Are crypto apps generally safer?
Are crypto apps any different from mainstream software in terms of data collection? Experts’ opinions are divided. “The nature of crypto apps is very similar to other financial apps in many ways,” Heid argued, elaborating: “Users are often required to provide identification information for KYC/AML compliance. There have been cases in the past where KYC/AML data has been obtained by attackers from successful hacks against cryptocurrency services.”
Matt Senter, a co-founder and the chief technology officer at Bitcoin rewards app Lolli, told Cryptox that “the incentive to lie, cheat and steal is much higher in Bitcoin apps than traditional apps” but warned that “users should stay alert for all types of apps.”
Halpin said he would be “shocked” if cryptocurrency applications did not have more malware and surveillance than other applications, given that cryptocurrency has to deal with money. “Sending cryptocurrency to a public ledger allows anyone to spy on your transaction,” he added.
Brian Kerr, the CEO of lending platform Kava Labs, told Cryptox he’s “much more concerned about data being shared from fintech apps like Robinhood and business communication apps like Zoom than data from crypto trading apps.”
How to stay safe?
But how can one stay safe when using crypto apps? Senter believes that knowing the basics of cryptocurrencies is a must when it comes to using industry apps or dealing with digital assets in general. Senter referenced the recent Twitter hack as an example:
“Users who don’t understand how Bitcoin works are in danger of outright losing all of it. We saw an attack on Twitter recently where people were duped into handing over their funds to a random address. While not a Bitcoin app, the Twitter attack does highlight a lack of understanding.”

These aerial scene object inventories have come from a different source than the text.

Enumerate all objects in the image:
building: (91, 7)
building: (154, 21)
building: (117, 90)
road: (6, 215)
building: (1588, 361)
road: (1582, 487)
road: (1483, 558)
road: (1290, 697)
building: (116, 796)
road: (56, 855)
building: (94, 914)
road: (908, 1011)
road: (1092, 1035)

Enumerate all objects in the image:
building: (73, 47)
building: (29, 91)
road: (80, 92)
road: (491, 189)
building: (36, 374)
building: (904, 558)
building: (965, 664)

According to Senter, crypto apps that don’t have a user-friendly interface to guide their customers through transaction verification “leave the uninitiated wondering if their funds are safe.” There are also app lookalikes, he warned, noting that these are threats “easily mitigated by education on Bitcoin and good opsec.”

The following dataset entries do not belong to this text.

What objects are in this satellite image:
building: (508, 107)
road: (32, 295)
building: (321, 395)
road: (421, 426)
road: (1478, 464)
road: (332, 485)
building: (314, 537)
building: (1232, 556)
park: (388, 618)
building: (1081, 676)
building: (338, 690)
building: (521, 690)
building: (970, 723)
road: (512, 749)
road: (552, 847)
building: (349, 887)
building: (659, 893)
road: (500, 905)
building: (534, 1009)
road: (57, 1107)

However, “it is nearly impossible for a user to review the privacy and security of an application,” Halpin of NYM Technologies argued, adding: “Even developers often build technology that they believe is secure and private, and screw it up.” He is also largely skeptical about the assumption that decentralized apps offer more security when compared to solutions developed by centralized companies, at least in their current state:
“Is it more safe to trust a random group of people with your app than a single third party? For decentralization to work, we need stronger accountability and actual decentralization. Most of what I see in the blockchain space is decentralization theatre.”
As a result, Halpin concluded that it’s better to take advice from “reputable third parties” like academics or industry companies that have a good track record of finding and fixing vulnerabilities before their users’ funds or personal data get compromised.